The Select Committee has just started a new inquiry into combustible cladding. We have had 1,300 responses to a survey. In those responses, we have been told by the respondents that 70% of them are living in buildings that still have combustible cladding on them. We have been told that in many of those buildings, fire breaks and fire doors are missing or inadequate. We have been told that many of the buildings have combustible insulation as well as combustible cladding. Nearly three years after Grenfell, it is not good enough that those buildings are still in that state.

It is welcome, however, that the Bill clarifies the responsibility of building owners with regard to those issues and defects. It gives powers to the fire service to enforce the regulations that are in place. One of the challenges highlighted by Dame Judith Hackitt is the need for responsible and accountable persons at all stages of a building’s life.

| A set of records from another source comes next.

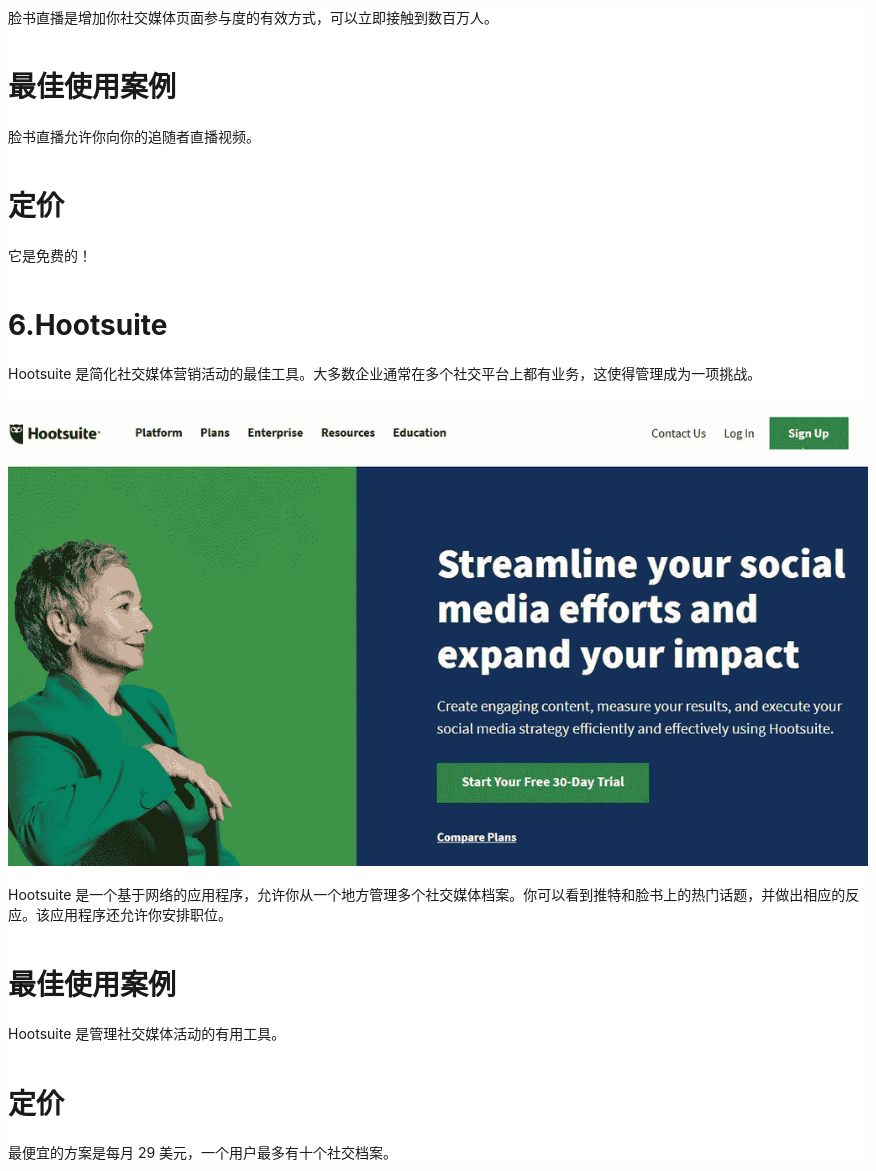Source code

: 脸书直播是增加你社交媒体页面参与度的有效方式，可以立即接触到数百万人。

# 最佳使用案例

脸书直播允许你向你的追随者直播视频。

# 定价

它是免费的！

# 6.Hootsuite

Hootsuite 是简化社交媒体营销活动的最佳工具。大多数企业通常在多个社交平台上都有业务，这使得管理成为一项挑战。

![](img/9aa83ce6089e642913c35053172d05c9.png)

Hootsuite 是一个基于网络的应用程序，允许你从一个地方管理多个社交媒体档案。你可以看到推特和脸书上的热门话题，并做出相应的反应。该应用程序还允许你安排职位。

# 最佳使用案例

Hootsuite 是管理社交媒体活动的有用工具。

# 定价

最便宜的方案是每月 29 美元，一个用户最多有十个社交档案。
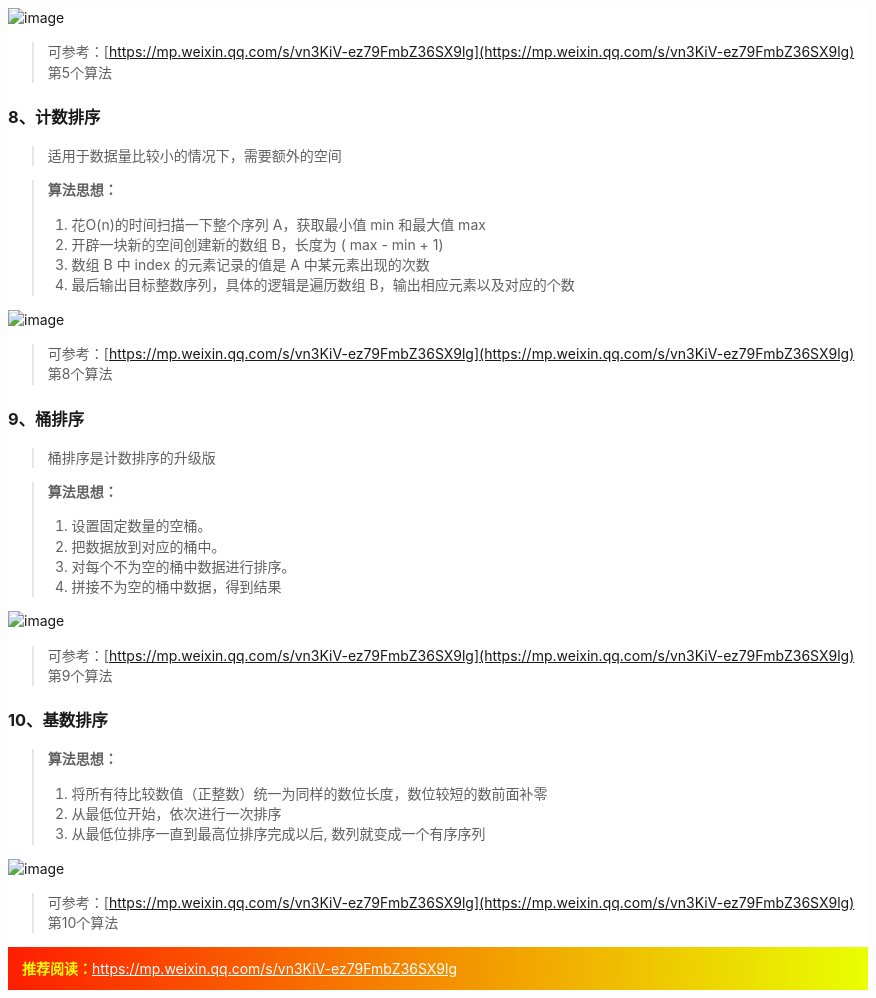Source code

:![image](/img/in-post/post_sort/post_guibing_sort.gif)

> 可参考：[https://mp.weixin.qq.com/s/vn3KiV-ez79FmbZ36SX9lg](https://mp.weixin.qq.com/s/vn3KiV-ez79FmbZ36SX9lg) 第5个算法

### 8、计数排序
> 适用于数据量比较小的情况下，需要额外的空间

> **算法思想：**
> 1. 花O(n)的时间扫描一下整个序列 A，获取最小值 min 和最大值 max
> 2. 开辟一块新的空间创建新的数组 B，长度为 ( max - min + 1)
> 3. 数组 B 中 index 的元素记录的值是 A 中某元素出现的次数
> 4. 最后输出目标整数序列，具体的逻辑是遍历数组 B，输出相应元素以及对应的个数

![image](/img/in-post/post_sort/post_jishu_sort.gif)

> 可参考：[https://mp.weixin.qq.com/s/vn3KiV-ez79FmbZ36SX9lg](https://mp.weixin.qq.com/s/vn3KiV-ez79FmbZ36SX9lg) 第8个算法

### 9、桶排序
> 桶排序是计数排序的升级版

> **算法思想：**
> 1. 设置固定数量的空桶。
> 2. 把数据放到对应的桶中。
> 3. 对每个不为空的桶中数据进行排序。
> 4. 拼接不为空的桶中数据，得到结果

![image](/img/in-post/post_sort/post_tong_sort.gif)

> 可参考：[https://mp.weixin.qq.com/s/vn3KiV-ez79FmbZ36SX9lg](https://mp.weixin.qq.com/s/vn3KiV-ez79FmbZ36SX9lg) 第9个算法

### 10、基数排序
> **算法思想：**
> 1. 将所有待比较数值（正整数）统一为同样的数位长度，数位较短的数前面补零
> 2. 从最低位开始，依次进行一次排序
> 3. 从最低位排序一直到最高位排序完成以后, 数列就变成一个有序序列

![image](/img/in-post/post_sort/post_jishu2_sort.gif)

> 可参考：[https://mp.weixin.qq.com/s/vn3KiV-ez79FmbZ36SX9lg](https://mp.weixin.qq.com/s/vn3KiV-ez79FmbZ36SX9lg) 第10个算法



<html>
<div style="background: linear-gradient(to right, #ff1e00 0%,#e9ff00 100%);; padding: .8em 1em; color: red;"><span style="color: #f5ff00; font-weight: bold;">推荐阅读：</span><a target="_blank" style="color: #FFFFFF" href="https://mp.weixin.qq.com/s/vn3KiV-ez79FmbZ36SX9lg">https://mp.weixin.qq.com/s/vn3KiV-ez79FmbZ36SX9lg</a></div>
</html>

A responsible and accountable person needs to be identified at the construction stage and then, when the building is built, for its maintenance and management. As the previous speaker, the right hon. Member for Hemel Hempstead (Sir Mike Penning), said, the question is: who is the responsible owner in each case? Is it the leaseholder? The real problem for leaseholders is that they are not normally the building owner. Is it the freeholder, who may not have legal responsibility, or is it the management agent? Do any of these bodies actually have the necessary skills to take on this role and, indeed, would a management agent want to do that job if they had to take on those liabilities? There are real challenges that are not addressed in this legislation.

On the role of the fire service, it is welcome that it will be given powers to enforce the regulations and make sure that buildings are safe, and that owners do their job. We heard in our Select Committee inquiry that the job of the fire service, in all matters, could be greatly enhanced and helped if every single property has a log book, which has the materials used in the construction of the building, the building’s layout and the responsibilities for the management of that building, including evacuation procedures. It would help the fire service to carry out enforcement and, of course, it would make it much easier for the fire service to deal with a fire when one breaks out in such a building.

Dame Judith highlighted the need for residents of these high-rise residential buildings to be fully involved in, informed of and consulted on matters to do with the safety of those buildings. The Select Committee completely agreed with her, and it is welcome that in the Bill, there is the possibility to go on and ensure that evacuation procedures in buildings are fully understood by the people who live in them.

Finally, to echo the comments that have been made, all this legislation we are discussing today and future legislation should have the simple objective of making sure that a Grenfell disaster never happens again.